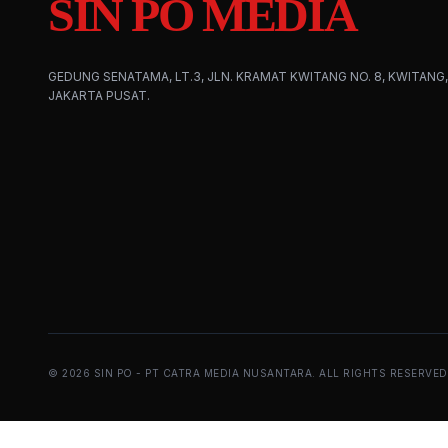
SIN PO MEDIA
GEDUNG SENATAMA, LT.3, JLN. KRAMAT KWITANG NO. 8, KWITANG,
JAKARTA PUSAT.
©
2026
SIN PO - PT CATRA MEDIA NUSANTARA. ALL RIGHTS RESERVED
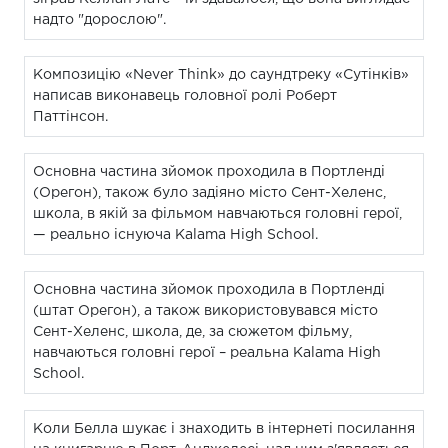
надто "дорослою".
Композицію «Never Think» до саундтреку «Сутінків»
написав виконавець головної ролі Роберт
Паттінсон.
Основна частина зйомок проходила в Портленді
(Орегон), також було задіяно місто Сент-Хеленс,
школа, в якій за фільмом навчаються головні герої,
— реально існуюча Kalama High School.
Основна частина зйомок проходила в Портленді
(штат Орегон), а також використовувався місто
Сент-Хеленс, школа, де, за сюжетом фільму,
навчаються головні герої – реальна Kalama High
School.
Коли Белла шукає і знаходить в інтернеті посилання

*Problem*. Everything in the records above except the pictures is to be reproduced word for word.

*Answer to this task*.
SIN PO MEDIA
GEDUNG SENATAMA, LT.3, JLN. KRAMAT KWITANG NO. 8, KWITANG,
JAKARTA PUSAT.
©
2026
SIN PO - PT CATRA MEDIA NUSANTARA. ALL RIGHTS RESERVED
надто "дорослою".
Композицію «Never Think» до саундтреку «Сутінків»
написав виконавець головної ролі Роберт
Паттінсон.
Основна частина зйомок проходила в Портленді
(Орегон), також було задіяно місто Сент-Хеленс,
школа, в якій за фільмом навчаються головні герої,
— реально існуюча Kalama High School.
Основна частина зйомок проходила в Портленді
(штат Орегон), а також використовувався місто
Сент-Хеленс, школа, де, за сюжетом фільму,
навчаються головні герої – реальна Kalama High
School.
Коли Белла шукає і знаходить в інтернеті посилання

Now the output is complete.